Making the Best of an Overstimulated Situation for Colorado Students

You know how this almost-six-year-old is no fan of the huge spending bill the President flew out here to sign last week. While it sounds nice on paper, I’m here to clue you in to the fact we aren’t going to be saved by a “magical money tree”.

In the meantime, my Education Policy Center friend Ben DeGrow has a tip on how to make the best out of a bad situation. As he writes in yesterday’s edition of the Colorado Daily – if nearly a billion dollars is going to flow into Colorado for the purposes of K-12 education, let’s at least attach it to some serious and radical reforms:

If the federal government is bound to spend untold billions it doesn’t have on education, nearly all would be better served by a student-centered approach to distributing the funds.

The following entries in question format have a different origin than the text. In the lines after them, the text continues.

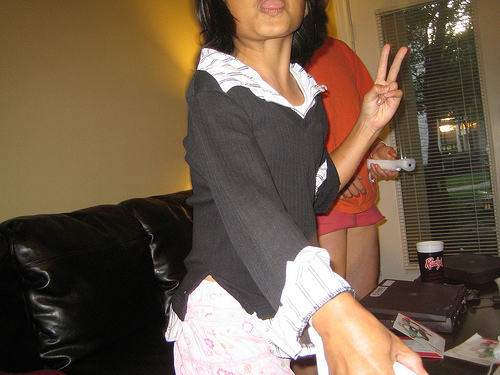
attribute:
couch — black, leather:
[7, 182, 171, 372]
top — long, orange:
[281, 28, 427, 218]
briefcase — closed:
[356, 278, 471, 333]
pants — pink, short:
[314, 202, 387, 237]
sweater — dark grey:
[157, 54, 349, 332]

Washington would do much better to offer incentives to states and school districts that attach funds directly to students, empowering families with a wide array of public schooling options.

After all, parents best know how to make use of the money to meet their children’s needs.

The so-called “stimulus” is a fait accompli. Yet for all the mammoth debt, the least we can request is more incentive for the money to benefit students directly.

Of course, Ben also knows that federal spending and common sense too often don’t intersect. So there it is: All that debt I’m going to have to pay, and we’ll probably miss a golden chance to fix schools and help more kids like me learn what they need in order to succeed.

Sigh… When are the grown-ups going to stop being in charge?